At the moment you sense he’s still getting to grips with his work, realising he’s potentially on to something good but in the process of forging his design personality. Unlike Sebastian Cox, for instance, the type of timber he uses isn’t yet part of his ongoing narrative. ‘It’s not part of my identity that I’m working with British hardwoods,’ he says. ‘But I’m happy to experiment with it. Initially I liked how pale and how pure maple was. It was a ghostly canvas to work with.’ 


Furniture designer and maker Mark Laban. Photo: Camilla Greenwell

For Decorex though the furniture designer says he’s ‘pushing a bit more on that sense of rusticity’. Working in a different material has provided a few new challenges: ‘You get a different kind of breakout with the grain. It’s something I’m still learning. With every wood there’s a slightly different machine setting,’ he confirms.

Laban became interested in art from a young age. Born in London’s Palmers Green, his father was a graphic designer for an advertising agency before he started a business restoring classic motorbikes. ‘I think I get a bit of my hands-on, enquiring nature from him because he takes things apart and puts them back together again.’ He decided to study art during his GCSEs. ‘It was the only subject I really enjoyed,’ he recalls. ‘It was kind of a no-brainer… I hadn’t considered that a lot of artists don’t eat.’

At that stage his work was conceptual and self-referential. However, during his studies he began to notice that his practical side gave him something different. ‘I realised if you’re a fairly pragmatic, hands-on person, you can get a lot done. There were many people doing a lot of thinking. There weren’t many picking up a drill or able to put up a shelf. So I just got into being handy – I was like the studio technician at times.’


Rustic Bench, Mark Laban, 2016, maple. Photo: courtesy of Mark Laban

Did he ever want to be a fine artist? ‘I sort of did but I wasn’t ambitious about it. I was very mindful of the immediate present – paying the rent, being able to eat… Back then I wasn’t brave enough to take a risk on it. I was just getting more and more into facilitating others, which was comfortable.’

It led to him being offered a part-time role as an assistant in the workshop at CSM and allowed him to play around with the college’s new CNC machine. ‘I discovered there’s a lot of interesting stuff you can do. I almost use it in an intuitive way, where not everything is as designed and considered in a conventional sense.’ In other words, he likes to play and experiment, producing in the process the fascinating patterns that adorn his furniture. ‘You’re meant to be careful and methodical, but I’m like: “Let’s see what it’s doing and react”.’
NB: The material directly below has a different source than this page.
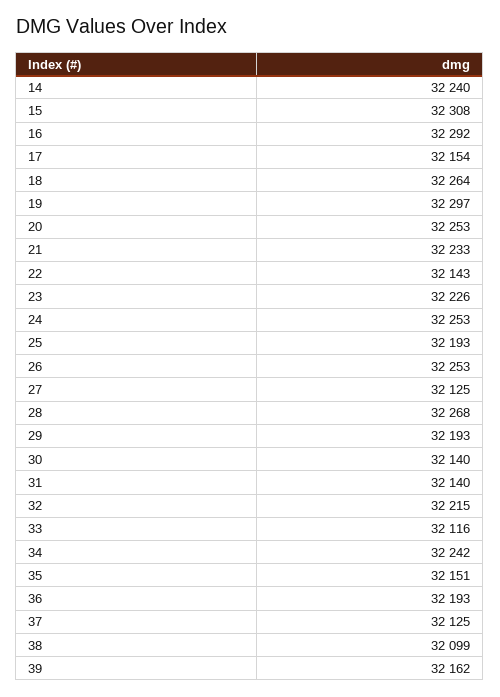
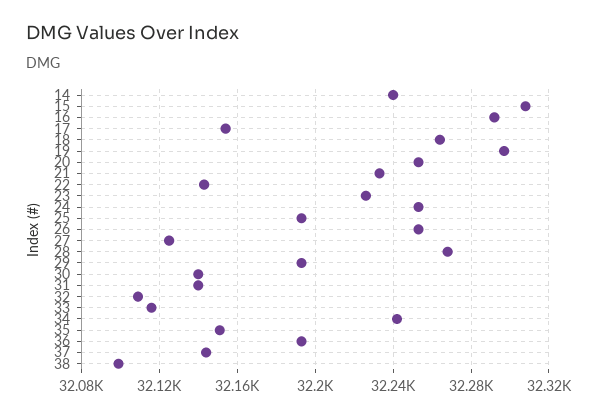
32: 32215 -> 32110
37: 32125 -> 32145
39: 32162 -> none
After Decorex he has a couple of commissions to work on, and in the future he wants his own workshop space (buying his own CNC machine might be a tougher challenge). ‘I definitely want to have a studio practice where I’m making commissioned one-off pieces. I’d be really happy at some point to work with furniture producers or someone who is willing to use me as a named designer, but I think that’s a way ahead yet.’